Like any other combustion source, fireworks emit carbon dioxide, carbon monoxide, and myriad organic molecules. During the blasts, the nitrate and sulfur from the gunpowder are converted into sulfur dioxide (SO2), which is poisonous, and nitrogen oxides (NOx), which can then react to produce ozone. SO2 and NOx also contribute to the formation of atmospheric aerosols and acid rain. This is all bad news for local air quality, especially during the wintertime when temperature inversions trap pollutants by preventing the vertical mixing of air.


To be fair, the total pollution emitted by fireworks is probably much less than that emitted by transportation and power plants. What is really concerning, though, is that “sulfurous plume” I mentioned. The hazy appearance is a result of light being scattered by millions of tiny particles: little bits of salt and carbon drifting above the heads of 250,000 spectators. When inhaled, those aerosols can damage the respiratory and cardiovascular systems. Several scientific studies have shown that fireworks produce high levels of sub-micron particles (those with a diameter of less than one-millionth of a meter). These super-tiny bits are particularly hazardous, as they can easily penetrate the lungs. One group of scientists measured a sub-micron aerosol concentration of 600 micrograms per cubic meter (μg/m3) during a fireworks show in 2005 in Germany. That’s nearly 20 times the U.S. EPA’s current standard for fine aerosol particles!


One more disconcerting thought: firework aerosols contain unusually high amounts of trace metals. Increased airborne concentrations of potassium, barium, magnesium, strontium, copper, arsenic, and lead have been measured during pyrotechnical displays. Imagining an army of little atomic symbols parachuting into the Thames and infiltrating people’s bloodstreams detracted from my enchantment…

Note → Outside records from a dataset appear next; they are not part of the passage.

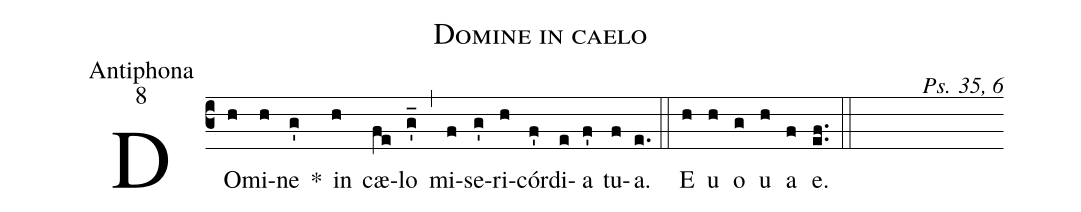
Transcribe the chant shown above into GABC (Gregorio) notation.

name:Domine in caelo;
office-part:Antiphona;
mode:8;
commentary:Ps. 35, 6;
%%
(c3)
DO(h)mi(h)ne(g') *()
in(h) cæ(fe)lo(g'_) (,)
mi(f)se(g')ri(h)cór(f')di(e)a(f') tu(f)a.(e.) (::)
E(h) u(h) o(g) u(h) a(f) e.(ef..) (::)
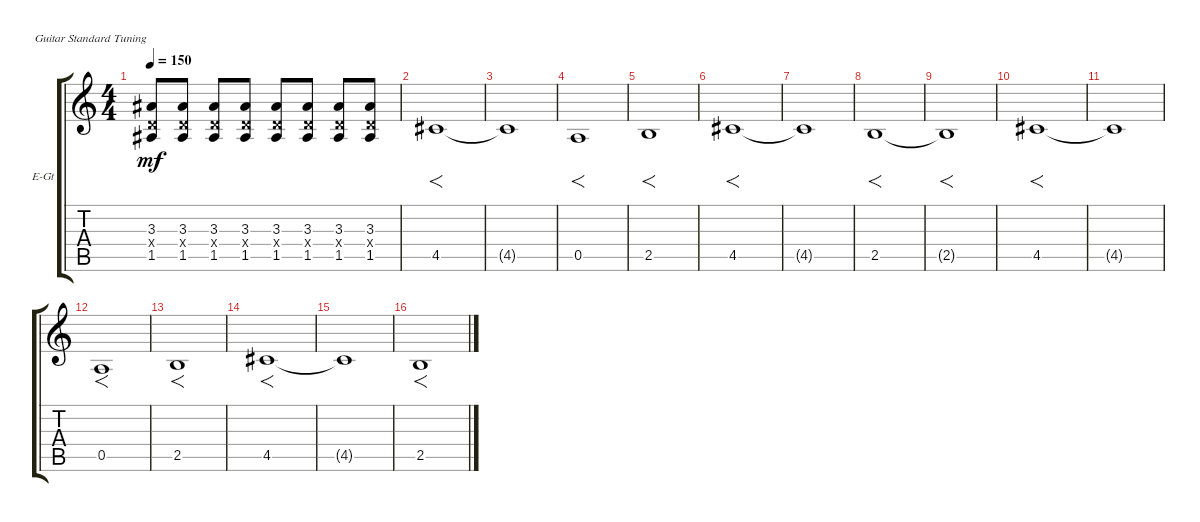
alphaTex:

\bracketExtendMode groupsimilarinstruments
\firstSystemTrackNameOrientation horizontal
\otherSystemsTrackNameOrientation horizontal
\track ("Electric Guitar 2" "E-Gt") {instrument distortionguitar}
\staff {score tabs}
\tuning (E4 B3 G3 D3 A2 E2)
\ts (4 4)
\tempo 150
\clef g2
\ks c
(1.5 0.4{x} 3.3).8{dy mf} (1.5 0.4{x} 3.3).8 (1.5 0.4{x} 3.3).8 (1.5 0.4{x} 3.3).8 (1.5 0.4{x} 3.3).8 (1.5 0.4{x} 3.3).8 (1.5 0.4{x} 3.3).8 (1.5 0.4{x} 3.3).8 |
4.5.1{f} |
4.5{t}.1 |
0.5.1{f} |
2.5.1{f} |
4.5.1{f} |
4.5{t}.1 |
2.5.1{f} |
2.5{t}.1{f} |
4.5.1{f} |
4.5{t}.1 |
0.5.1{f} |
2.5.1{f} |
4.5.1{f} |
4.5{t}.1 |
2.5.1{f}
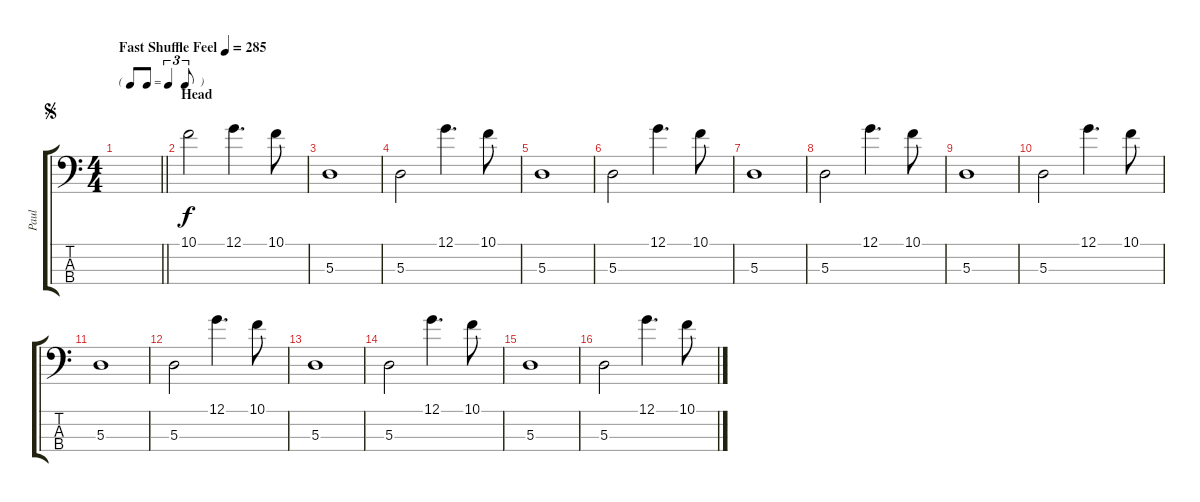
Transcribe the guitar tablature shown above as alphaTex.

\track ("Paul" "Paul") {instrument acousticbass}
\staff {score tabs}
\tuning (G2 D2 A1 E1) {hide}
\ts (4 4)
\tf triplet8th
\jump segno
\tempo (285 "Fast Shuffle Feel")
\clef f4
\barLineRight lightlight
\ks c
|
\section ("" "Head")
10.1.2 12.1.4{d} 10.1.8 |
5.3.1 |
5.3.2 12.1.4{d} 10.1.8 |
5.3.1 |
5.3.2 12.1.4{d} 10.1.8 |
5.3.1 |
5.3.2 12.1.4{d} 10.1.8 |
5.3.1 |
5.3.2 12.1.4{d} 10.1.8 |
5.3.1 |
5.3.2 12.1.4{d} 10.1.8 |
5.3.1 |
5.3.2 12.1.4{d} 10.1.8 |
5.3.1 |
5.3.2 12.1.4{d} 10.1.8
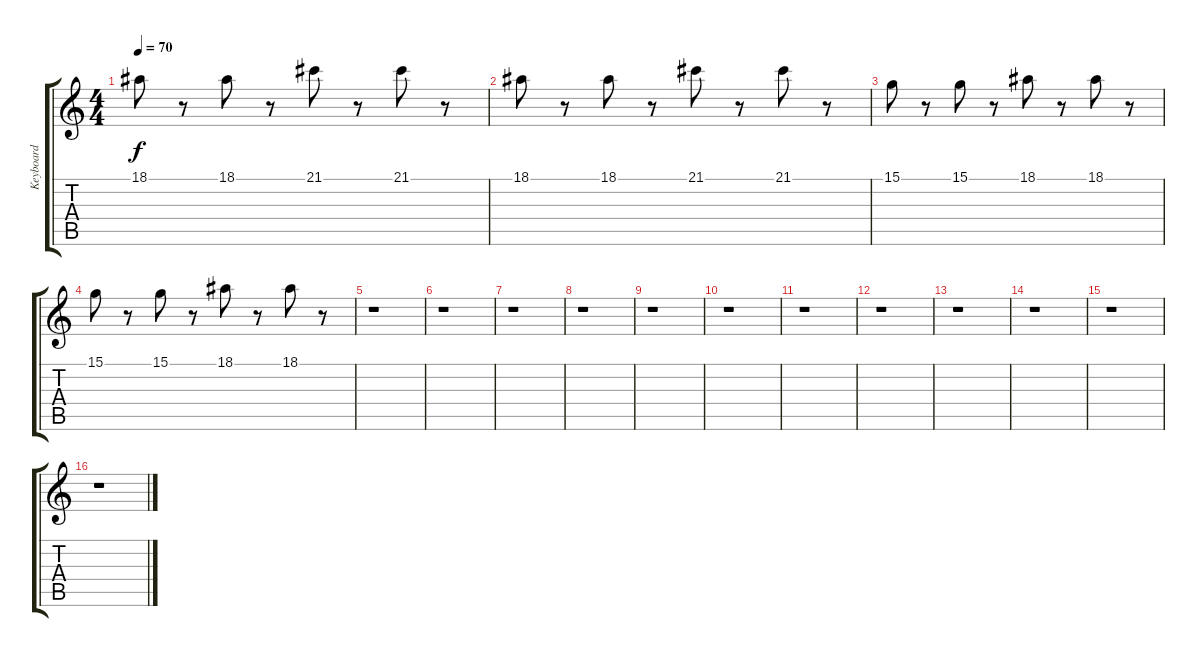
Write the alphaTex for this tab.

\track ("Keyboard" "Keyboard") {instrument harmonica}
\staff {score tabs}
\tuning (E4 B3 G3 D3 A2 E2) {hide}
\ts (4 4)
\tempo 70
\clef g2
\ks c
18.1.8{dy f instrument harmonica} r.8 18.1.8 r.8 21.1.8 r.8 21.1.8 r.8 |
18.1.8 r.8 18.1.8 r.8 21.1.8 r.8 21.1.8 r.8 |
15.1.8 r.8 15.1.8 r.8 18.1.8 r.8 18.1.8 r.8 |
15.1.8 r.8 15.1.8 r.8 18.1.8 r.8 18.1.8 r.8 |
r.1 |
r.1 |
r.1 |
r.1 |
r.1 |
r.1 |
r.1 |
r.1 |
r.1 |
r.1 |
r.1 |
r.1
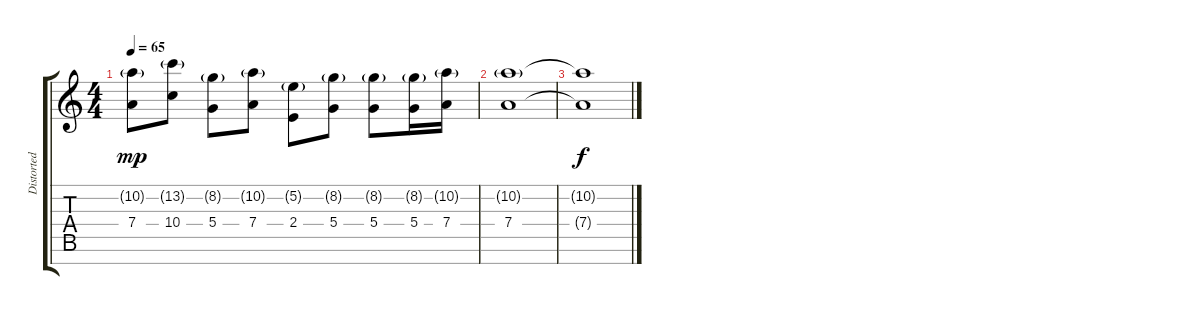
\track ("Distorted Guitar II" "Distorted ") {instrument distortionguitar}
\staff {score tabs}
\tuning (E4 B3 G3 D3 A2 E2 B1) {hide}
\ts (4 4)
\tempo 65
\clef g2
\ks c
(10.2{g} 7.4).8{dy mp} (13.2{g} 10.4).8 (8.2{g} 5.4).8 (10.2{g} 7.4).8 (5.2{g} 2.4).8 (8.2{g} 5.4).8 (8.2{g} 5.4).8 (8.2{g} 5.4).16 (10.2{g} 7.4).16 |
(10.2{g} 7.4).1{volume 0} |
(10.2{t} 7.4{t}).1{dy f}
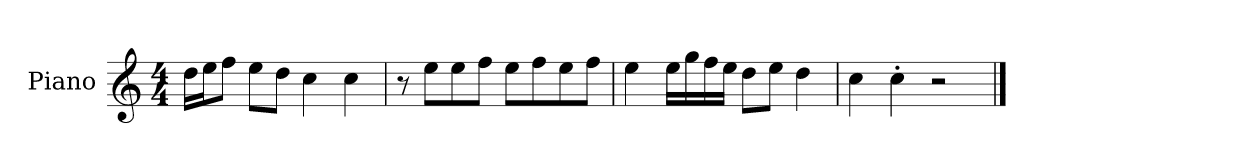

… which is why a fireworks show should not overload the attentive capacities of its viewers.


Like most good things, dazzling explosives are best enjoyed in moderation. Over-indulge, and the consequences begin to outweigh the benefits. The total happiness derived from London’s massive display could not have been worth the sum of the public health costs and the 1.9 million production bill. Perhaps the national self-esteem boost made up Britain’s deficit? Hopefully so, because I doubt the extravagant show gained them much admiration from abroad.


References:
Bushby, H. London 2012: How new year fireworks dazzled. BBC News [online] January 3, 2012. http://www.bbc.co.uk/news/uk-16391068.
Drewnick et al. Atmospheric Environment, 2006, 40, 4316.
Gondhia, Reema. The Chemistry of Fireworks. http://www.ch.ic.ac.uk/local/projects/gondhia/.
Moreno et al. Journal of Hazardous Materials, 2010, 183, 945.
U.S. Environmental Protection Agency. PM Standards Revision-2006. http://epa.gov/pm/naaqsrev2006.html.
Vecchi et al. Atmospheric Environment, 2008, 42, 121.